Ballotpedia decided to look at exactly how much more milk costs in some states than others. In order do do this, they decided to look at the price of one particular type of milk at one particular type of store in one particular type of city in each state. The milk they looked at was Great Value 2% Reduced Fat Milk which is sold at Walmart. They looked at how much Walmart charged for this particular milk at their stores in the capital city of each state, with one exception. Since there isn’t a Walmart store in Juneau, Alaska, they substituted Anchorage instead.

While you may not buy this particular type of milk, it is interesting to see the pricing trends. For example, in Hawaii, residents pay $4.69 for a gallon of milk, but in Illinois, residents only pay $0.93. That’s for the exact same product at the exact same store. Take a minute to wrap your mind around that. If you don’t live in Illinois, your jaw might have dropped at how little milk costs in that state.

Zippia.com took the data from Ballotpedia and arranged it in an easy to understand map. Look at the map below to see how your state stacked up.

You might be looking at the map thinking, “I pay more than that for a gallon of milk.” Or, perhaps you pay less. It’s important to remember that this data is for a specific type of milk sold at Walmart stores. Milk might cost more at your favorite grocery store than it does at Walmart. If you live in the country, it might cost less than it would in a big city. There are a lot of variables.

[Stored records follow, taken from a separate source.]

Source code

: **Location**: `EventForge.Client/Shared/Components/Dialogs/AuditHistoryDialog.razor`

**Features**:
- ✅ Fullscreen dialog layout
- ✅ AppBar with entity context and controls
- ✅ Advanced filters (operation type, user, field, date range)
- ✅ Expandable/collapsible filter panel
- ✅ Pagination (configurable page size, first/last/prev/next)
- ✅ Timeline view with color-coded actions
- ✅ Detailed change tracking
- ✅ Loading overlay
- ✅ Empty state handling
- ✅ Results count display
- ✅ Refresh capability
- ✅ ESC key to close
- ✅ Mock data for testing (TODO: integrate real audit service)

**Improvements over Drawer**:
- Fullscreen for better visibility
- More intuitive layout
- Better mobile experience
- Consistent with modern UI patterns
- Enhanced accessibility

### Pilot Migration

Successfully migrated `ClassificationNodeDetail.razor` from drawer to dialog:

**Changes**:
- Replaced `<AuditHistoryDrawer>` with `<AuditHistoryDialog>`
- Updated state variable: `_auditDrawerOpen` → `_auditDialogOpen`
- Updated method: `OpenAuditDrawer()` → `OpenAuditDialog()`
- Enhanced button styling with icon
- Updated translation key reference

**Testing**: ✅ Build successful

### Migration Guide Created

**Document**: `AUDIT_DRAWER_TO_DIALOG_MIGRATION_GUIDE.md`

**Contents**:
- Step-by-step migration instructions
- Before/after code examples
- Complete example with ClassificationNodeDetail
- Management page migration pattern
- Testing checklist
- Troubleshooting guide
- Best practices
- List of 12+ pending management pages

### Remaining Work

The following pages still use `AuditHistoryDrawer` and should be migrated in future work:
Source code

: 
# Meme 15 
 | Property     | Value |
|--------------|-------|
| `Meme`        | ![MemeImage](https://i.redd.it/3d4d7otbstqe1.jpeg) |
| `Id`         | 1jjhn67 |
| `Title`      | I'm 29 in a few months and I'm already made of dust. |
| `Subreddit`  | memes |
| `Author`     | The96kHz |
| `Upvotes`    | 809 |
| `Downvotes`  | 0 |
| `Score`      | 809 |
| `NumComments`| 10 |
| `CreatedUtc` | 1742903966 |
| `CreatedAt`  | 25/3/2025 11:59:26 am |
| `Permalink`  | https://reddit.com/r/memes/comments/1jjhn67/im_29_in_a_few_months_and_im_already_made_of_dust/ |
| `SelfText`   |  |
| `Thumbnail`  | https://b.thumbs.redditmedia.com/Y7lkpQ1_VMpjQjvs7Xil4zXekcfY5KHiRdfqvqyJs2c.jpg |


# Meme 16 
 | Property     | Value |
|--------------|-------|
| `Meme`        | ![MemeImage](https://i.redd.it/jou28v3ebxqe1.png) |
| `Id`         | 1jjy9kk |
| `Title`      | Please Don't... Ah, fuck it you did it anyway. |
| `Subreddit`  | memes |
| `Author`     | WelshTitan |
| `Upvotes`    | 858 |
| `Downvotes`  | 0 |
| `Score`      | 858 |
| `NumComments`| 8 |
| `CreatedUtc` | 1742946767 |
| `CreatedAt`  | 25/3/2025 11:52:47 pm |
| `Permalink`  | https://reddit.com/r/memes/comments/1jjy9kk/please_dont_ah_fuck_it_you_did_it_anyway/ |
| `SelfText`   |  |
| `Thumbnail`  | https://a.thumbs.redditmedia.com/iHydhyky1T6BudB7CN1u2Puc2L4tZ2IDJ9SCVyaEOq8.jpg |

In general, it’s probably safe to say that states on this map that pay less for one type of milk probably pay less for many other types of milk as well, and states on this map that pay more for one type of milk probably pay more many other types of milk as well.

How much do you usually pay for milk? Do you buy Great Value 2% Reduced Fat Milk? Do you usually pay more or less for milk than the amount listed on this chart for your state? Does it surprise you that milk costs so much more in Hawaii than it does in Illinois?